Task item: Could you set out the data below as a numbered list with blank lines omitted, starting at the line that contains "right shoulder: (1004, 527, -16)" and ending after the line that contains "right ankle: (854, 832, 42)"?

========

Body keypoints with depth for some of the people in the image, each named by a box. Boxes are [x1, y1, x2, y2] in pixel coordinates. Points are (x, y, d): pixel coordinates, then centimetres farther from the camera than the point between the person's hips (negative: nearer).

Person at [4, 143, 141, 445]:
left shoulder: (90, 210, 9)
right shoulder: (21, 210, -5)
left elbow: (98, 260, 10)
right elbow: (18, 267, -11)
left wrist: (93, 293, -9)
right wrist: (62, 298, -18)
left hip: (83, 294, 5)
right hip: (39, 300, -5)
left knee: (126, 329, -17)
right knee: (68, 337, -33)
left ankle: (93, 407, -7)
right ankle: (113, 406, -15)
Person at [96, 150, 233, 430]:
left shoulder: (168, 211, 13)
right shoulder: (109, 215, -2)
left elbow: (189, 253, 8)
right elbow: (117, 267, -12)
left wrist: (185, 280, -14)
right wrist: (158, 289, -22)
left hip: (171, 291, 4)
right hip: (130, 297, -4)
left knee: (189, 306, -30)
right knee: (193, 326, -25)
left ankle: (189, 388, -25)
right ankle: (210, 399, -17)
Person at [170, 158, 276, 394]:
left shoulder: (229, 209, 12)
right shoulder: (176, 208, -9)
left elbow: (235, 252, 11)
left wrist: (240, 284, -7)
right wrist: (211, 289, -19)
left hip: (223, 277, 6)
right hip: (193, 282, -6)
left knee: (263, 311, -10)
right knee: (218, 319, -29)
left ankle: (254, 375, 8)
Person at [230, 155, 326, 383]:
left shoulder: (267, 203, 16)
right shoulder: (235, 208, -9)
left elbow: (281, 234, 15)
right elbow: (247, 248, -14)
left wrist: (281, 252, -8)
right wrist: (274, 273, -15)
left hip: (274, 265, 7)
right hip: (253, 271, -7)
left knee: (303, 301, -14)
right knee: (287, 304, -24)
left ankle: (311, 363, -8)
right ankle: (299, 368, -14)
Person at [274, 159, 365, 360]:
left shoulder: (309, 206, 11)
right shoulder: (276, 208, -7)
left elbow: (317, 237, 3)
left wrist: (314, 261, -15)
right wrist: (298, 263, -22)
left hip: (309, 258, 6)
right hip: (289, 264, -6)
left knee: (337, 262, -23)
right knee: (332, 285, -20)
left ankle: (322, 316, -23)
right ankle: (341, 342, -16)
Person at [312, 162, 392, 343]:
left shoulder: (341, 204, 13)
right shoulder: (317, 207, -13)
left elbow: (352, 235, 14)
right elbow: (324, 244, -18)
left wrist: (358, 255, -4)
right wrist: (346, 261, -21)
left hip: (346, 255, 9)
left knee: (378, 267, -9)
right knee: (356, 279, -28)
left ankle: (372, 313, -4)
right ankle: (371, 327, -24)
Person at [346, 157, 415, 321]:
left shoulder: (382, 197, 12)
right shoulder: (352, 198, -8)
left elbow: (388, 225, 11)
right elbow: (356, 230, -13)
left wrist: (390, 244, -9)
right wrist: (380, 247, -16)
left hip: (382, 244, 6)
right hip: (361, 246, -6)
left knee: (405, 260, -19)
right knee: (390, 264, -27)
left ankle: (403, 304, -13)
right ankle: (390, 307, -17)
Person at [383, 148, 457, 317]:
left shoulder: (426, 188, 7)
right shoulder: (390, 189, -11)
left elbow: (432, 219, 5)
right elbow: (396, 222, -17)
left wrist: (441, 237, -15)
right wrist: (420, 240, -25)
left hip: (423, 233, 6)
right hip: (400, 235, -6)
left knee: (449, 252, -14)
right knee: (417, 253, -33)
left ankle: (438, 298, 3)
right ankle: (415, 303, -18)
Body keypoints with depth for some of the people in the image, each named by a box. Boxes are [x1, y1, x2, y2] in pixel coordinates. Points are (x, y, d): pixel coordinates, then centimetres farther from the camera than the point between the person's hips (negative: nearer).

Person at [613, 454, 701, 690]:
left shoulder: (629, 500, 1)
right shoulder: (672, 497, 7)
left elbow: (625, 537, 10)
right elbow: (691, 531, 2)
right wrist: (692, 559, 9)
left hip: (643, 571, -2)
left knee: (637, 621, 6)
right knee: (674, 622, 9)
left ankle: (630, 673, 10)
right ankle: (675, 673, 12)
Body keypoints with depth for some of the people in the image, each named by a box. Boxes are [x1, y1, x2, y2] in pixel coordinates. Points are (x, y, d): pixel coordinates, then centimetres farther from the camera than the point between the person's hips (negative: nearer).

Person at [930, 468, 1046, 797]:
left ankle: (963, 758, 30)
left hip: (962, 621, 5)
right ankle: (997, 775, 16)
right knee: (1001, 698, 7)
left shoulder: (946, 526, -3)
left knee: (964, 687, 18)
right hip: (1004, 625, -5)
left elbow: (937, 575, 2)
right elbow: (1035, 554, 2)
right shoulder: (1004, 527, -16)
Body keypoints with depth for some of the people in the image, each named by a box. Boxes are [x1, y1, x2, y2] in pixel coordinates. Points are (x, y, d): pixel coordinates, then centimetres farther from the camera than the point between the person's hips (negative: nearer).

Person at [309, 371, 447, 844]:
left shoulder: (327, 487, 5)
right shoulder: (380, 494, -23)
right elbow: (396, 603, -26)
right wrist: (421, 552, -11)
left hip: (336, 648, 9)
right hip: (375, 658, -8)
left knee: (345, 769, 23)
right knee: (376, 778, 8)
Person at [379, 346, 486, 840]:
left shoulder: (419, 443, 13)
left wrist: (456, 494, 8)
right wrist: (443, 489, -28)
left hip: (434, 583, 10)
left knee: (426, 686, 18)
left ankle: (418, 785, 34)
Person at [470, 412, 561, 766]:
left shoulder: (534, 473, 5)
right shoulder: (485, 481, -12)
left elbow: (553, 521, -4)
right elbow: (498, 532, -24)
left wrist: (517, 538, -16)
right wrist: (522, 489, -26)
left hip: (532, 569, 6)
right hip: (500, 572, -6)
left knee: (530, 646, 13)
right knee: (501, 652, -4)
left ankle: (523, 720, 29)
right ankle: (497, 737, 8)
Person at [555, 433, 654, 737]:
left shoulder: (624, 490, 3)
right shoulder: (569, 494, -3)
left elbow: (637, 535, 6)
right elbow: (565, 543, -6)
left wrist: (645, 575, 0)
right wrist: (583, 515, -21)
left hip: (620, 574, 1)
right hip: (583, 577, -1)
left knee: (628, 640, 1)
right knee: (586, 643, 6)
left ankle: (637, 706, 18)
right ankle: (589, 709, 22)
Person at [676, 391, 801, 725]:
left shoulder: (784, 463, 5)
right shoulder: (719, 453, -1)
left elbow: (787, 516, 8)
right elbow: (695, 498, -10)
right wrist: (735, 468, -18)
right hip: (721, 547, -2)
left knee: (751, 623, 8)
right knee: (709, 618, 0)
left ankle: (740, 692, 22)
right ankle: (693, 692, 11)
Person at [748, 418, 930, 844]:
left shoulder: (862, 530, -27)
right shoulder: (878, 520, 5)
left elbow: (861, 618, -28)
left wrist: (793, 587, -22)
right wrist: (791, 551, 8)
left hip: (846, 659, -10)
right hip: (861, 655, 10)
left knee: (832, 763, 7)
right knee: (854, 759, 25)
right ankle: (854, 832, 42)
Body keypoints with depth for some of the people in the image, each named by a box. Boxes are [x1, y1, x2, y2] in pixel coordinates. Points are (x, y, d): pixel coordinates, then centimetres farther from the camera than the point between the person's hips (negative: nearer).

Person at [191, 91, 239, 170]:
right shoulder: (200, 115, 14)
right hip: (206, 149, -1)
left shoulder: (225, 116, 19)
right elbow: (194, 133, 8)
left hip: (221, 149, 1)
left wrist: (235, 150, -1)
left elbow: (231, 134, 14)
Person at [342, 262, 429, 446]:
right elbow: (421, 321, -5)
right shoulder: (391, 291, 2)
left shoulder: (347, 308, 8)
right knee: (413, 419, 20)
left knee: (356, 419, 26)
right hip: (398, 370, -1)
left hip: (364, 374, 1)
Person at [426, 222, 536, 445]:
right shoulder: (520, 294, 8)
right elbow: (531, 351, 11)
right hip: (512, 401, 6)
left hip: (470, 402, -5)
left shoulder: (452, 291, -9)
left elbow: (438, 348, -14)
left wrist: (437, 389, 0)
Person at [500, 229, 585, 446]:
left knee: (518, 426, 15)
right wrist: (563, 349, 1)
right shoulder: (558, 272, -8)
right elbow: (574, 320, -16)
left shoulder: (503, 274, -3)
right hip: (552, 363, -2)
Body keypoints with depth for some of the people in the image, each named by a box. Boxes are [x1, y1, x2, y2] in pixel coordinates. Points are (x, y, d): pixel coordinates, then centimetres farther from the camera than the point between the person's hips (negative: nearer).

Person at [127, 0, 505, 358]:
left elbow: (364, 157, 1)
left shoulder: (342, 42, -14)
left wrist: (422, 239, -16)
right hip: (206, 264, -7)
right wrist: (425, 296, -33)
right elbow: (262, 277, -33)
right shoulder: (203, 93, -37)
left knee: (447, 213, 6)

========

Output for this exercise:
1. right shoulder: (1004, 527, -16)
2. Body keypoints with depth for some of the people in the image, each named by a box. Boxes are [x1, y1, x2, y2] in pixel coordinates. Points are (x, y, d): pixel coordinates, then centimetres farther from the camera than the point between the person's hips (negative: nearer).
3. Person at [309, 371, 447, 844]:
4. left shoulder: (327, 487, 5)
5. right shoulder: (380, 494, -23)
6. right elbow: (396, 603, -26)
7. right wrist: (421, 552, -11)
8. left hip: (336, 648, 9)
9. right hip: (375, 658, -8)
10. left knee: (345, 769, 23)
11. right knee: (376, 778, 8)
12. Person at [379, 346, 486, 840]:
13. left shoulder: (419, 443, 13)
14. left wrist: (456, 494, 8)
15. right wrist: (443, 489, -28)
16. left hip: (434, 583, 10)
17. left knee: (426, 686, 18)
18. left ankle: (418, 785, 34)
19. Person at [470, 412, 561, 766]:
20. left shoulder: (534, 473, 5)
21. right shoulder: (485, 481, -12)
22. left elbow: (553, 521, -4)
23. right elbow: (498, 532, -24)
24. left wrist: (517, 538, -16)
25. right wrist: (522, 489, -26)
26. left hip: (532, 569, 6)
27. right hip: (500, 572, -6)
28. left knee: (530, 646, 13)
29. right knee: (501, 652, -4)
30. left ankle: (523, 720, 29)
31. right ankle: (497, 737, 8)
32. Person at [555, 433, 654, 737]:
33. left shoulder: (624, 490, 3)
34. right shoulder: (569, 494, -3)
35. left elbow: (637, 535, 6)
36. right elbow: (565, 543, -6)
37. left wrist: (645, 575, 0)
38. right wrist: (583, 515, -21)
39. left hip: (620, 574, 1)
40. right hip: (583, 577, -1)
41. left knee: (628, 640, 1)
42. right knee: (586, 643, 6)
43. left ankle: (637, 706, 18)
44. right ankle: (589, 709, 22)
45. Person at [676, 391, 801, 725]:
46. left shoulder: (784, 463, 5)
47. right shoulder: (719, 453, -1)
48. left elbow: (787, 516, 8)
49. right elbow: (695, 498, -10)
50. right wrist: (735, 468, -18)
51. right hip: (721, 547, -2)
52. left knee: (751, 623, 8)
53. right knee: (709, 618, 0)
54. left ankle: (740, 692, 22)
55. right ankle: (693, 692, 11)
56. Person at [748, 418, 930, 844]:
57. left shoulder: (862, 530, -27)
58. right shoulder: (878, 520, 5)
59. left elbow: (861, 618, -28)
60. left wrist: (793, 587, -22)
61. right wrist: (791, 551, 8)
62. left hip: (846, 659, -10)
63. right hip: (861, 655, 10)
64. left knee: (832, 763, 7)
65. right knee: (854, 759, 25)
66. right ankle: (854, 832, 42)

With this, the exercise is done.